Sa lutte constante pour l’intégration sociale, la promotion, le bien-être et l’autonomie de personnes aveugles le porta à la tête de l’Association Nationale des Aveugles du Cameroun (ANAC) en 1985. Plus tard Paul fut un des pairs fondateurs de l’Union Africaine des Aveugles crée en Tunisie en 1987 ; il en devint le Secrétaire Général en 1996 et le Président en 2000, siégeant ainsi au comité exécutif de l’Union Mondiale des Aveugles, l’UMA, de 1996 à aujourd’hui. En 2005 il fut élu à la Présidence du Conseil d’administration de la Décennie Africaine des Personnes Handicapées.

Par son dynamisme au sein de ces organisations nationales, continentales et internationales, Paul n’a eu cesse de promouvoir la scolarisation, la formation, et l’autonomie de la personne aveugle.

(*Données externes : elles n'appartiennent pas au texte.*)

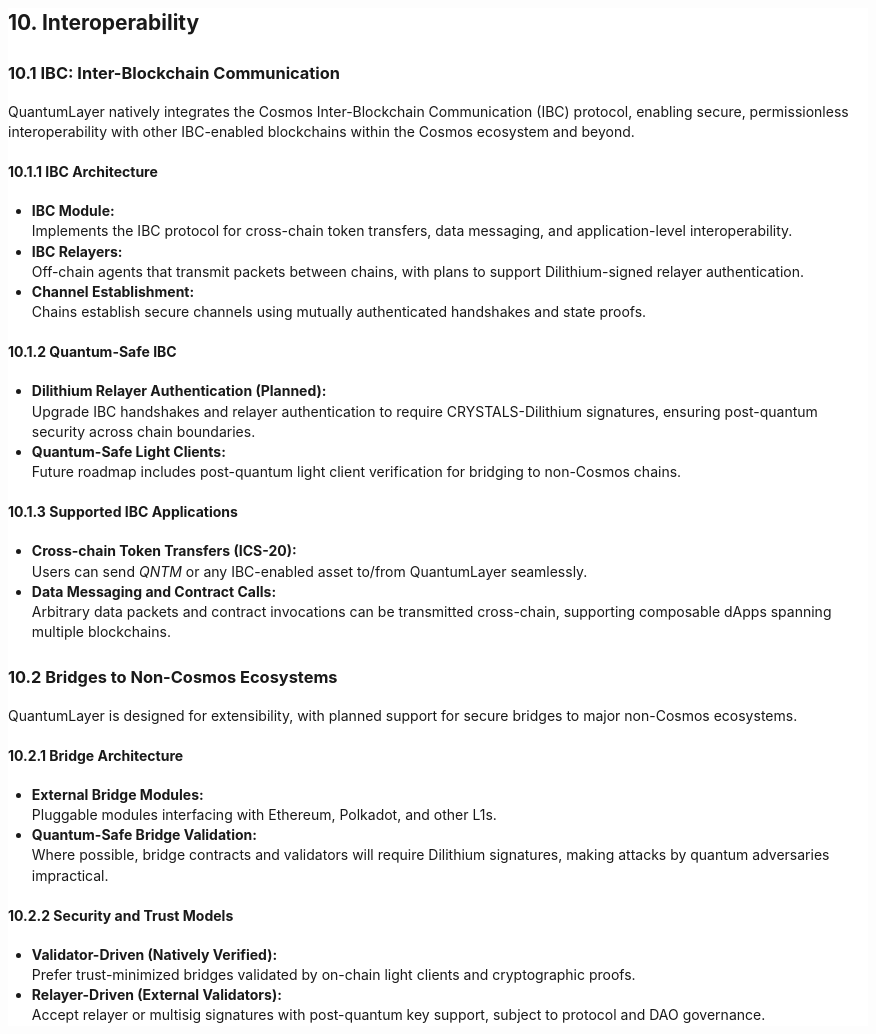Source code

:## 10. Interoperability

### 10.1 IBC: Inter-Blockchain Communication

QuantumLayer natively integrates the Cosmos Inter-Blockchain Communication (IBC) protocol, enabling secure, permissionless interoperability with other IBC-enabled blockchains within the Cosmos ecosystem and beyond.

#### 10.1.1 IBC Architecture

- **IBC Module:**  
  Implements the IBC protocol for cross-chain token transfers, data messaging, and application-level interoperability.
- **IBC Relayers:**  
  Off-chain agents that transmit packets between chains, with plans to support Dilithium-signed relayer authentication.
- **Channel Establishment:**  
  Chains establish secure channels using mutually authenticated handshakes and state proofs.

#### 10.1.2 Quantum-Safe IBC

- **Dilithium Relayer Authentication (Planned):**  
  Upgrade IBC handshakes and relayer authentication to require CRYSTALS-Dilithium signatures, ensuring post-quantum security across chain boundaries.
- **Quantum-Safe Light Clients:**  
  Future roadmap includes post-quantum light client verification for bridging to non-Cosmos chains.

#### 10.1.3 Supported IBC Applications

- **Cross-chain Token Transfers (ICS-20):**  
  Users can send $QNTM$ or any IBC-enabled asset to/from QuantumLayer seamlessly.
- **Data Messaging and Contract Calls:**  
  Arbitrary data packets and contract invocations can be transmitted cross-chain, supporting composable dApps spanning multiple blockchains.

### 10.2 Bridges to Non-Cosmos Ecosystems

QuantumLayer is designed for extensibility, with planned support for secure bridges to major non-Cosmos ecosystems.

#### 10.2.1 Bridge Architecture

- **External Bridge Modules:**  
  Pluggable modules interfacing with Ethereum, Polkadot, and other L1s.
- **Quantum-Safe Bridge Validation:**  
  Where possible, bridge contracts and validators will require Dilithium signatures, making attacks by quantum adversaries impractical.

#### 10.2.2 Security and Trust Models

- **Validator-Driven (Natively Verified):**  
  Prefer trust-minimized bridges validated by on-chain light clients and cryptographic proofs.
- **Relayer-Driven (External Validators):**  
  Accept relayer or multisig signatures with post-quantum key support, subject to protocol and DAO governance.
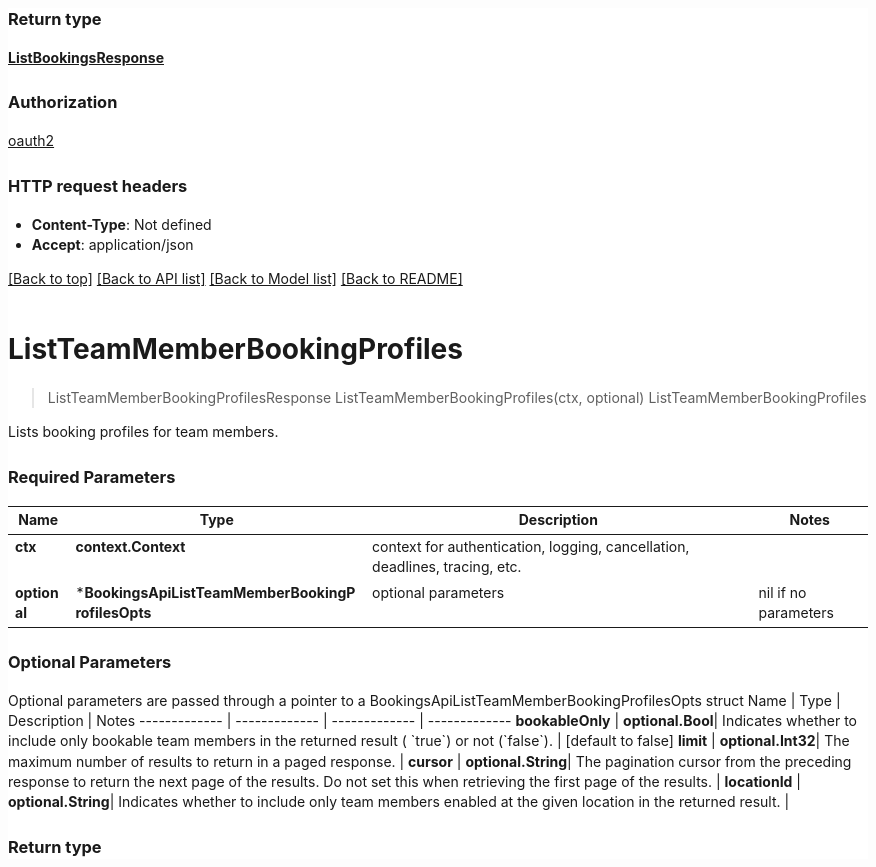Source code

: ### Return type

[**ListBookingsResponse**](ListBookingsResponse.md)

### Authorization

[oauth2](../README.md#oauth2)

### HTTP request headers

- **Content-Type**: Not defined
- **Accept**: application/json

[[Back to top]](#) [[Back to API list]](../README.md#documentation-for-api-endpoints) [[Back to Model list]](../README.md#documentation-for-models) [[Back to README]](../README.md)

# **ListTeamMemberBookingProfiles**

> ListTeamMemberBookingProfilesResponse ListTeamMemberBookingProfiles(ctx, optional)
> ListTeamMemberBookingProfiles

Lists booking profiles for team members.

### Required Parameters

 Name         | Type                                              | Description                                                                 | Notes                
--------------|---------------------------------------------------|-----------------------------------------------------------------------------|----------------------
 **ctx**      | **context.Context**                               | context for authentication, logging, cancellation, deadlines, tracing, etc. 
 **optional** | ***BookingsApiListTeamMemberBookingProfilesOpts** | optional parameters                                                         | nil if no parameters 

### Optional Parameters

Optional parameters are passed through a pointer to a BookingsApiListTeamMemberBookingProfilesOpts struct
Name | Type | Description | Notes
------------- | ------------- | ------------- | -------------
**bookableOnly** | **optional.Bool**| Indicates whether to include only bookable team members in the returned result (
&#x60;true&#x60;) or not (&#x60;false&#x60;). | [default to false]
**limit** | **optional.Int32**| The maximum number of results to return in a paged response. |
**cursor** | **optional.String**| The pagination cursor from the preceding response to return the next page of the
results. Do not set this when retrieving the first page of the results. |
**locationId** | **optional.String**| Indicates whether to include only team members enabled at the given location in
the returned result. |

### Return type
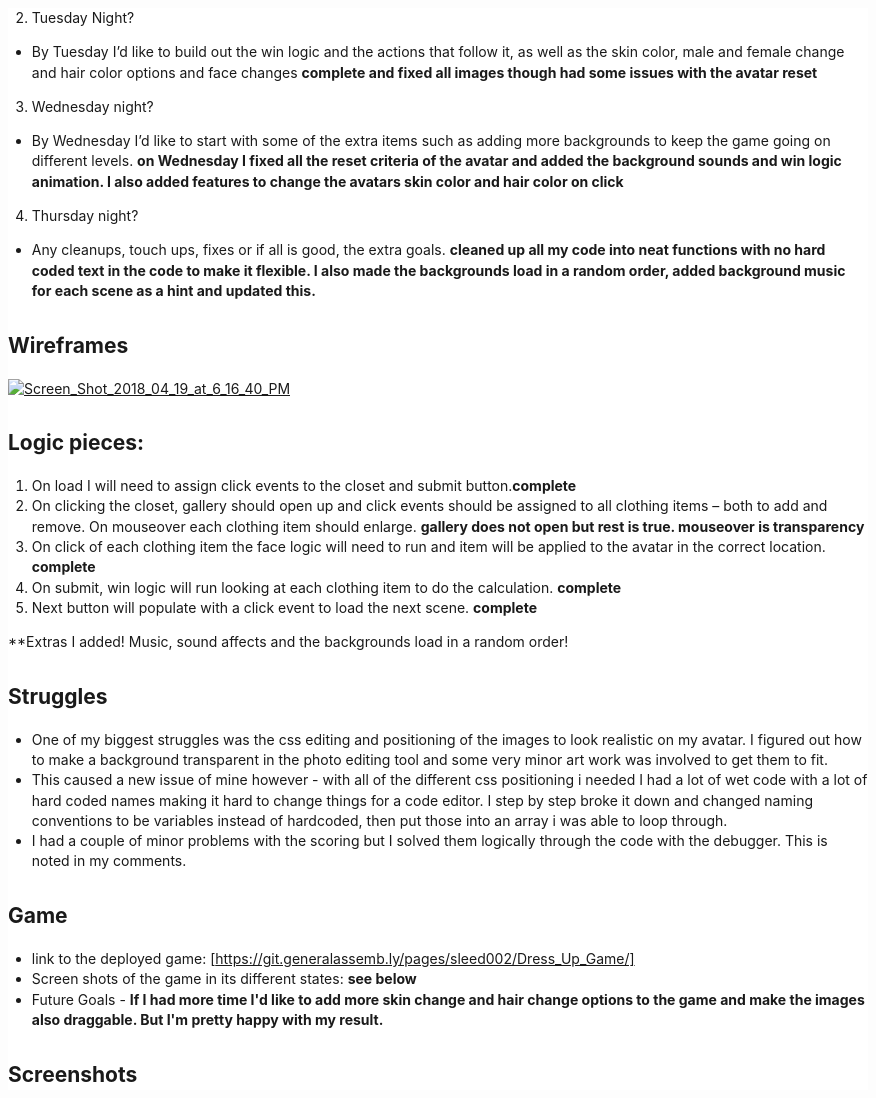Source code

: 2.  Tuesday Night?
* By Tuesday I’d like to build out the win logic and the actions that follow it, as well as the skin color, male and female change and hair color options and face changes **complete and fixed all images though had some issues with the avatar reset**

3.  Wednesday night?
* By Wednesday I’d like to start with some of the extra items such as adding more backgrounds to keep the game going on different levels. **on Wednesday I fixed all the reset criteria of the avatar and added the background sounds and win logic animation. I also added features to change the avatars skin color and hair color on click**

4.   Thursday night?
* Any cleanups, touch ups, fixes or if all is good, the extra goals. **cleaned up all my code into neat functions with no hard coded text in the code to make it flexible. I also made the backgrounds load in a random order, added background music for each scene as a hint and updated this.**


## Wireframes

<a href="https://ibb.co/eEbi97"><img src="https://preview.ibb.co/cYHC2S/Screen_Shot_2018_04_19_at_6_16_40_PM.png" alt="Screen_Shot_2018_04_19_at_6_16_40_PM" border="0"></a>

## Logic pieces:
1. On load I will need to assign click events to the closet and submit button.**complete**
2. On clicking the closet, gallery should open up and click events should be assigned to all clothing items – both to add and remove. On mouseover each clothing item should enlarge. **gallery does not open but rest is true. mouseover is transparency**
3. On click of each clothing item the face logic will need to run and item will be applied to the avatar in the correct location. **complete**
4. On submit, win logic will run looking at each clothing item to do the calculation. **complete**
5. Next button will populate with a click event to load the next scene. **complete**

**Extras I added! Music, sound affects and the backgrounds load in a random order!

## Struggles
* One of my biggest struggles was the css editing and positioning of the images to look realistic on my avatar.  I figured out how to make a background transparent in the photo editing tool and some very minor art work was involved to get them to fit.
* This caused a new issue of mine however - with all of the different css positioning i needed I had a lot of wet code with a lot of hard coded names making it hard to change things for a code editor.  I step by step broke it down and changed naming conventions to be variables instead of hardcoded, then put those into an array i was able to loop through.
* I had a couple of minor problems with the scoring but I solved them logically through the code with the debugger. This is noted in my comments.

## Game
* link to the deployed game: [https://git.generalassemb.ly/pages/sleed002/Dress_Up_Game/]
* Screen shots of the game in its different states: **see below**
* Future Goals - **If I had more time I'd like to add more skin change and hair change options to the game and make the images also draggable. But I'm pretty happy with my result.**

## Screenshots
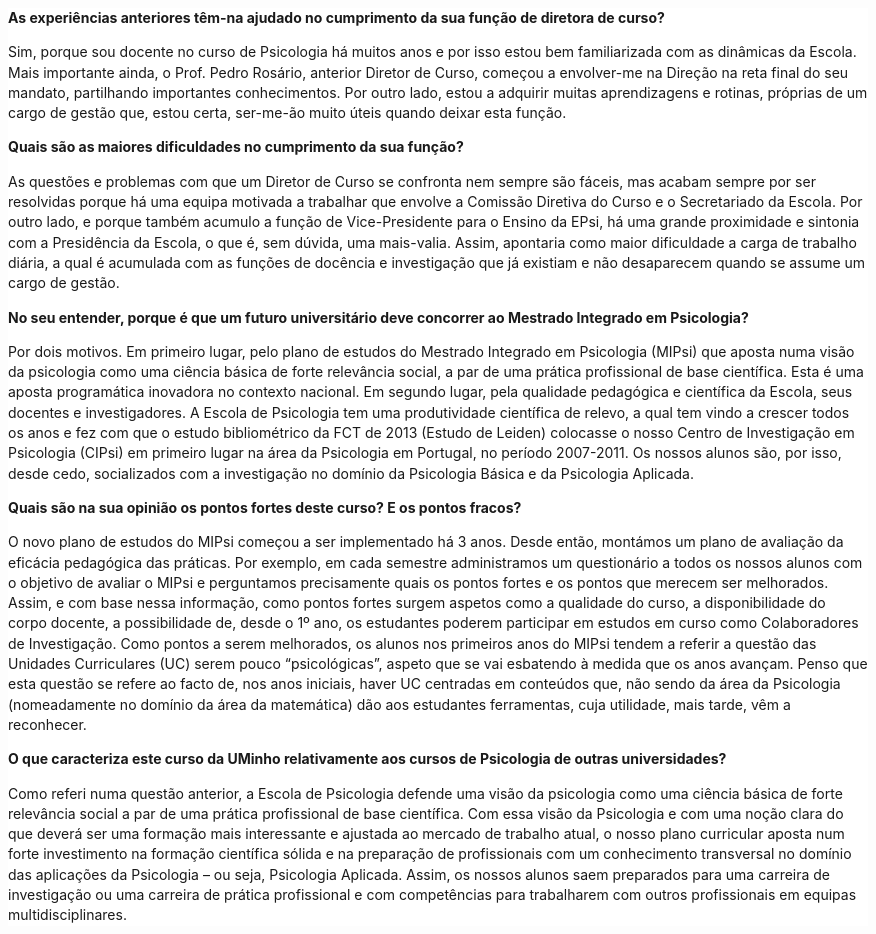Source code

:  
**As experiências anteriores têm-na ajudado no cumprimento da sua função de diretora de curso?**

Sim, porque sou docente no curso de Psicologia há muitos anos e por isso estou bem familiarizada com as dinâmicas da Escola. Mais importante ainda, o Prof. Pedro Rosário, anterior Diretor de Curso, começou a envolver-me na Direção na reta final do seu mandato, partilhando importantes conhecimentos.
Por outro lado, estou a adquirir muitas aprendizagens e rotinas, próprias de um cargo de gestão que, estou certa, ser-me-ão muito úteis quando deixar esta função.

 
**Quais são as maiores dificuldades no cumprimento da sua função?**

As questões e problemas com que um Diretor de Curso se confronta nem sempre são fáceis, mas acabam sempre por ser resolvidas porque há uma equipa motivada a trabalhar que envolve a Comissão Diretiva do Curso e o Secretariado da Escola.
Por outro lado, e porque também acumulo a função de Vice-Presidente para o Ensino da EPsi, há uma grande proximidade e sintonia com a Presidência da Escola, o que é, sem dúvida, uma mais-valia. Assim, apontaria como maior dificuldade a carga de trabalho diária, a qual é acumulada com as funções de docência e investigação que já existiam e não desaparecem quando se assume um cargo de gestão.

 
**No seu entender, porque é que um futuro universitário deve concorrer ao Mestrado Integrado em Psicologia?**

Por dois motivos. Em primeiro lugar, pelo plano de estudos do Mestrado Integrado em Psicologia (MIPsi) que aposta numa visão da psicologia como uma ciência básica de forte relevância social, a par de uma prática profissional de base científica. Esta é uma aposta programática inovadora no contexto nacional. Em segundo lugar, pela qualidade pedagógica e científica da Escola, seus docentes e investigadores. A Escola de Psicologia tem uma produtividade científica de relevo, a qual tem vindo a crescer todos os anos e fez com que o estudo bibliométrico da FCT de 2013 (Estudo de Leiden) colocasse o nosso Centro de Investigação em Psicologia (CIPsi) em primeiro lugar na área da Psicologia em Portugal, no período 2007-2011. Os nossos alunos são, por isso, desde cedo, socializados com a investigação no domínio da Psicologia Básica e da Psicologia Aplicada.

 
**Quais são na sua opinião os pontos fortes deste curso? E os pontos fracos?**

O novo plano de estudos do MIPsi começou a ser implementado há 3 anos. Desde então, montámos um plano de avaliação da eficácia pedagógica das práticas. Por exemplo, em cada semestre administramos um questionário a todos os nossos alunos com o objetivo de avaliar o MIPsi e perguntamos precisamente quais os pontos fortes e os pontos que merecem ser melhorados. Assim, e com base nessa informação, como pontos fortes surgem aspetos como a qualidade do curso, a disponibilidade do corpo docente, a possibilidade de, desde o 1º ano, os estudantes poderem participar em estudos em curso como Colaboradores de Investigação. Como pontos a serem melhorados, os alunos nos primeiros anos do MIPsi tendem a referir a questão das Unidades Curriculares (UC) serem pouco “psicológicas”, aspeto que se vai esbatendo à medida que os anos avançam. Penso que esta questão se refere ao facto de, nos anos iniciais, haver UC centradas em conteúdos que, não sendo da área da Psicologia (nomeadamente no domínio da área da matemática) dão aos estudantes ferramentas, cuja utilidade, mais tarde, vêm a reconhecer.

 
**O que caracteriza este curso da UMinho relativamente aos cursos de Psicologia de outras universidades?**

Como referi numa questão anterior, a Escola de Psicologia defende uma visão da psicologia como uma ciência básica de forte relevância social a par de uma prática profissional de base científica. Com essa visão da Psicologia e com uma noção clara do que deverá ser uma formação mais interessante e ajustada ao mercado de trabalho atual, o nosso plano curricular aposta num forte investimento na formação científica sólida e na preparação de profissionais com um conhecimento transversal no domínio das aplicações da Psicologia – ou seja, Psicologia Aplicada. Assim, os nossos alunos saem preparados para uma carreira de investigação ou uma carreira de prática profissional e com competências para trabalharem com outros profissionais em equipas multidisciplinares.
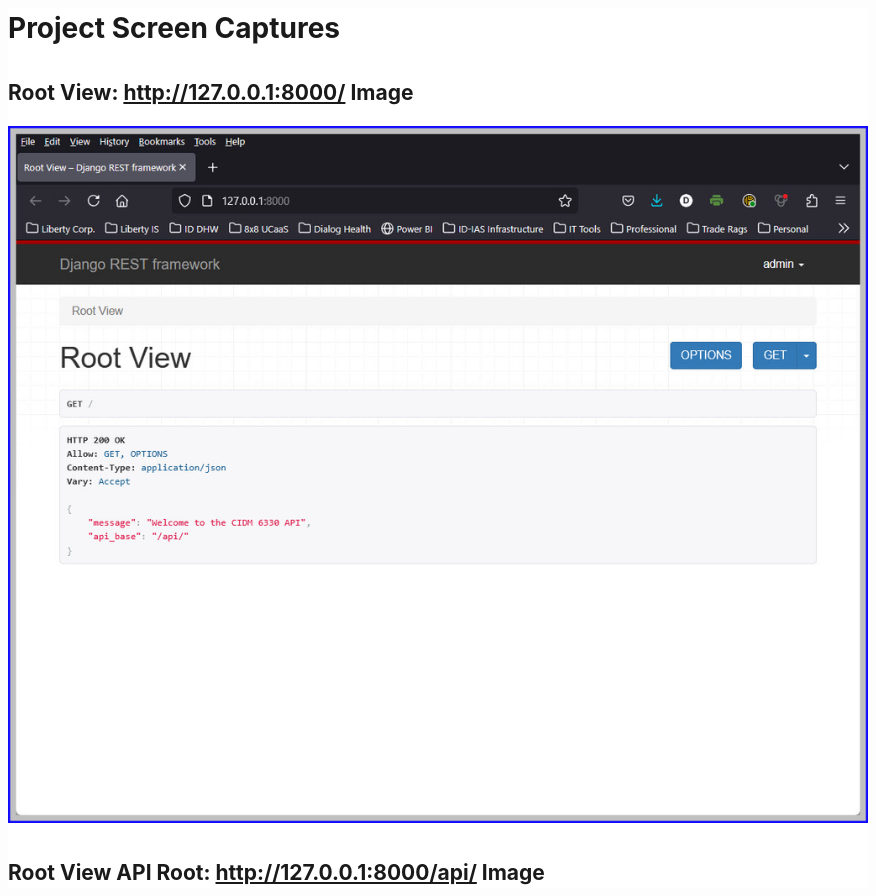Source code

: 
# Project Screen Captures
## Root View: http://127.0.0.1:8000/ Image
![http://127.0.0.1:8000/ Image](Root_View.jpg)

## Root View API Root: http://127.0.0.1:8000/api/ Image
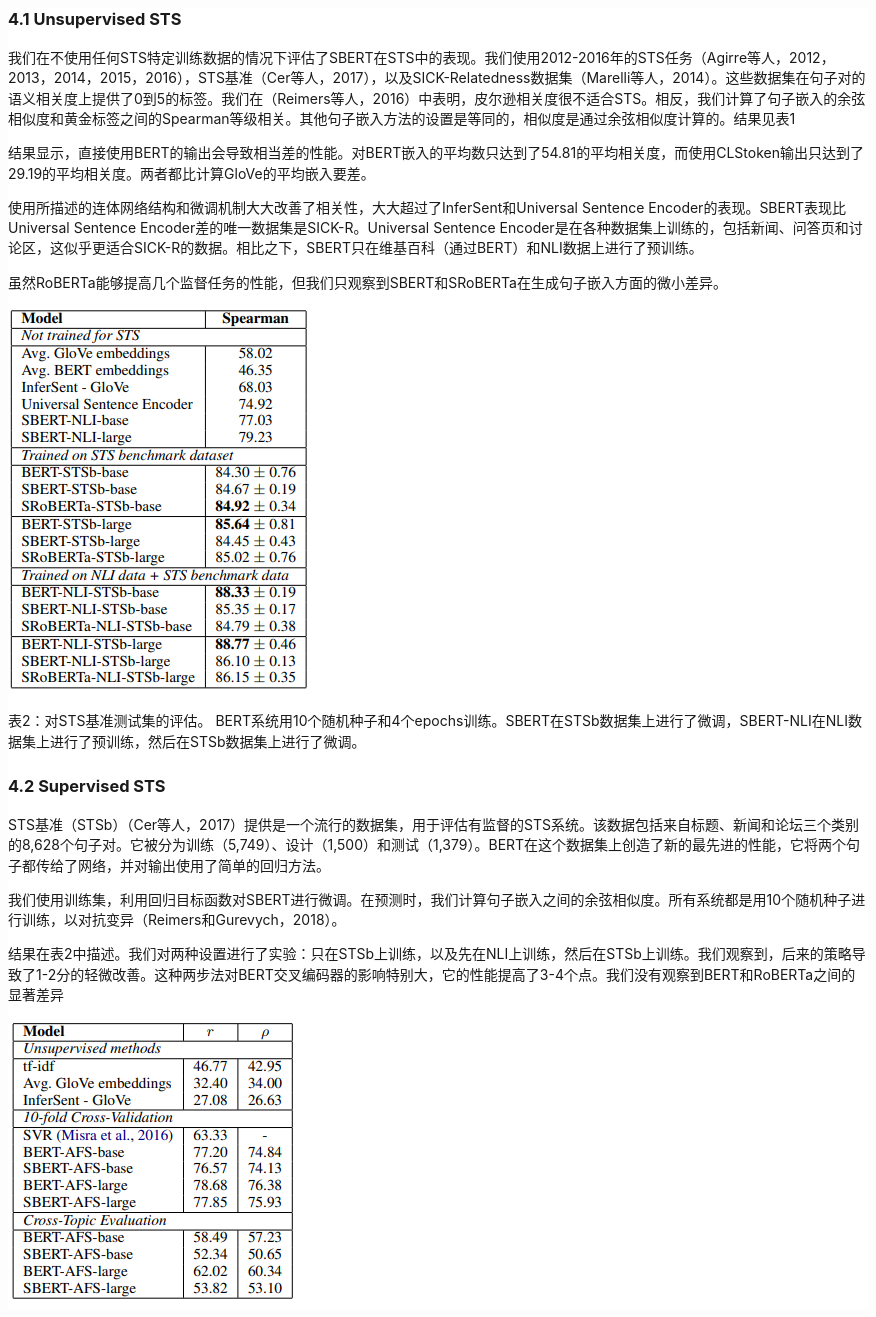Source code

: ### 4.1 Unsupervised STS

我们在不使用任何STS特定训练数据的情况下评估了SBERT在STS中的表现。我们使用2012-2016年的STS任务（Agirre等人，2012，2013，2014，2015，2016），STS基准（Cer等人，2017），以及SICK-Relatedness数据集（Marelli等人，2014）。这些数据集在句子对的语义相关度上提供了0到5的标签。我们在（Reimers等人，2016）中表明，皮尔逊相关度很不适合STS。相反，我们计算了句子嵌入的余弦相似度和黄金标签之间的Spearman等级相关。其他句子嵌入方法的设置是等同的，相似度是通过余弦相似度计算的。结果见表1

结果显示，直接使用BERT的输出会导致相当差的性能。对BERT嵌入的平均数只达到了54.81的平均相关度，而使用CLStoken输出只达到了29.19的平均相关度。两者都比计算GloVe的平均嵌入要差。

使用所描述的连体网络结构和微调机制大大改善了相关性，大大超过了InferSent和Universal Sentence Encoder的表现。SBERT表现比Universal Sentence Encoder差的唯一数据集是SICK-R。Universal Sentence Encoder是在各种数据集上训练的，包括新闻、问答页和讨论区，这似乎更适合SICK-R的数据。相比之下，SBERT只在维基百科（通过BERT）和NLI数据上进行了预训练。

虽然RoBERTa能够提高几个监督任务的性能，但我们只观察到SBERT和SRoBERTa在生成句子嵌入方面的微小差异。

![table2](table2.png)

表2：对STS基准测试集的评估。 BERT系统用10个随机种子和4个epochs训练。SBERT在STSb数据集上进行了微调，SBERT-NLI在NLI数据集上进行了预训练，然后在STSb数据集上进行了微调。

### 4.2 Supervised STS

STS基准（STSb）（Cer等人，2017）提供是一个流行的数据集，用于评估有监督的STS系统。该数据包括来自标题、新闻和论坛三个类别的8,628个句子对。它被分为训练（5,749）、设计（1,500）和测试（1,379）。BERT在这个数据集上创造了新的最先进的性能，它将两个句子都传给了网络，并对输出使用了简单的回归方法。

我们使用训练集，利用回归目标函数对SBERT进行微调。在预测时，我们计算句子嵌入之间的余弦相似度。所有系统都是用10个随机种子进行训练，以对抗变异（Reimers和Gurevych，2018）。

结果在表2中描述。我们对两种设置进行了实验：只在STSb上训练，以及先在NLI上训练，然后在STSb上训练。我们观察到，后来的策略导致了1-2分的轻微改善。这种两步法对BERT交叉编码器的影响特别大，它的性能提高了3-4个点。我们没有观察到BERT和RoBERTa之间的显著差异

![table3](table3.png)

C’est sur son initiative, par exemple, que de nombreuses bourses ont été accordées à des jeunes filles camerounaises mais aussi rwandaises, tchadiennes et congolaises venues se former à l’Université de Dschang.

A Dschang, il dirige le Centre des Jeunes Aveugles (CJAD), gère les activités économiques liées au Centre (magasin au marché A, café avec débit de boissons, vente d’artisanat d’articles fabriqués par les aveugles), et organise de nombreux cours de formation des formateurs et des ateliers sur des sujets ciblés, tels que le Sida.
Paul Tezanou, c’est donc entre autres, cet ensemble d’actes et d’actions en faveur de ses pairs handicapés qui lui ont valu d’être nommé en 2015 par décret du Président de la République membre de la Commission Nationale des Droits de l’Homme et des Libertés du Cameroun. Un mandat qui sera renouvelé avec la reforme subie par cette institution en 2019. L’homme est aujourd’hui Président en exercice de l’Union Francophone des aveugles et administrateur au centre de réhabilitation des personnes handicapées Cardinal Paul Émile léger de Yaoundé.

L’homme a perdu sa voix après une opération chirurgicale qu’il a subie en 2020 à la suite d’un cancer du larynx qui l’a attaqué. Aujourd’hui, c’est à l’aide d’un appareil appelé laryngophone qu’il parvient à parler. Malgré ce désormais double handicap, Paul reste actif et toujours attentif à la situation de ses pairs, handicapés. L’organisation du séminaire international d’appropriation des instruments juridiques de promotion et de Protection des Droits personnes handicapées signés et/ ou ratifiés par l’État du Cameroun en est la parfaite illustration.